Harry Potter and the Goblet of Fire Project

Methodology

Our team tagged the characters, chapters, scenes, creatures, and spells of both the "Harry Potter and the Goblet of Fire" book and movie script. We then put it into xslts to filter the html pages. We sought to compare the amount of characters, creatures, and spells in each chapter in the book and each scene in the movie.
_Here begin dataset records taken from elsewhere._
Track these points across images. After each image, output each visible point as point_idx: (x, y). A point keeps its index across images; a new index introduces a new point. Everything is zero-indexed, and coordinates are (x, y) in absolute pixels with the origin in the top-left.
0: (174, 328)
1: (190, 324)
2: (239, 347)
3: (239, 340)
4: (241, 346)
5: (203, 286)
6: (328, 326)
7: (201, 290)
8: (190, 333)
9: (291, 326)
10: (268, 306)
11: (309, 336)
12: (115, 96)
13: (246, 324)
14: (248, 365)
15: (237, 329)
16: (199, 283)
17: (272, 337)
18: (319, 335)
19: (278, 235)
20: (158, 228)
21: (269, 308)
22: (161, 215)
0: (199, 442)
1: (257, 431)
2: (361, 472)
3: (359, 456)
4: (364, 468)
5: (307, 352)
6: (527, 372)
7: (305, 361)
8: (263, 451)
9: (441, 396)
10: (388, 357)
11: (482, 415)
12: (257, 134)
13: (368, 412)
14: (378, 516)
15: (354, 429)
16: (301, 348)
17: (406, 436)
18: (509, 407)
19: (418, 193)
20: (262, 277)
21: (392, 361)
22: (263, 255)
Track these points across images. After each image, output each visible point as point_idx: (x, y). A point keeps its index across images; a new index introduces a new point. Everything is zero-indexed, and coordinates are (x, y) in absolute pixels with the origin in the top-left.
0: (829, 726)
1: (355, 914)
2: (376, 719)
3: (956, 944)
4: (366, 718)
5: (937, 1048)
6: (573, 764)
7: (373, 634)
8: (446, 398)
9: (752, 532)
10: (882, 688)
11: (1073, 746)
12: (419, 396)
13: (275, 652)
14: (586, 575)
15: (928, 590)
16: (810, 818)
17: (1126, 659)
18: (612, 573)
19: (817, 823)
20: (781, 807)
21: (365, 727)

XSLT FOR NOVEL CHARACTER/CREATURE/SPELL ANALYSIS:

The first template rule matched on the story element, which made it so that any other text outside of that element was not outputted. This was included in order to exclude the table of contents from this rule, as all we needed to match on was the text of the novel.
In order to make a numbered list of the chapters, the the template rule matched on the attribute value included in every chapter element that inlcuded the name of the chapter.
The link included outputs the scene number from the movie script that correlates with the chapter number of the novel. In order for this to work the corresponding scene had to be marked up in the original novel xml document. This also had to be associated in the schema so it would work when some chapter elements had the scene attribute and others did not. It then takes the viewer to that scene in the movie script page.
The XSL:IF TEST rule was used to test that if there was a chapter that didn't have more than zero scenes, creatures, or spells in it, then it would not output the text included in the template rule.
In order to output a semicolon separated list of characters, creatures, and spells, distinct-values was used to make sure that there were no repetitions of character/creature/spell names. String-join was then used to put those together in a list. '; ') was used to make this list separated by semicolons.
For some of the attribute values extracted to make a list, the translate took was used to convert the underscores in the attribute values to spaces to make the list easier to read and more visually appealing.

BOOK SCHEMA

datatypes xsd = "http://www.w3.org/2001/XMLSchema-datatypes"
            
            start = novel
            novel = element novel {bibl, page, contents, story}
            
            bibl = element bibl {text}
            character = element character {charName, text}
            charName = attribute charName {text}
            
            page = element page {n}
            n = attribute n {text}
            
            contents = element contents {(page | text)+}
            
            story = element story {chapter+ | text}
            
            chapter = element chapter {n, chapTitle, scene*, (page | character | creature | spell | text)+}
            chapTitle = attribute chapTitle {text}
            scene = attribute scene {text}
            
            creature = element creature {name, text}
            name = attribute name {"Dragon" | "Nagini" | "Hippogriff" | "Veela" | "Leprechaun" | "Blast-Ended_Skrewts" | "Grindylow" | "Unicorn" | "Phoenix" | "Merperson" | "Niffler" | "Sphinx" }
            
            spell = element spell {type, text}
            type = attribute type {"charm" | "transportation" | "dark_charm" | "curse" | "transfiguration" | "hex" | "conjuration" | "jinx" | "spell" }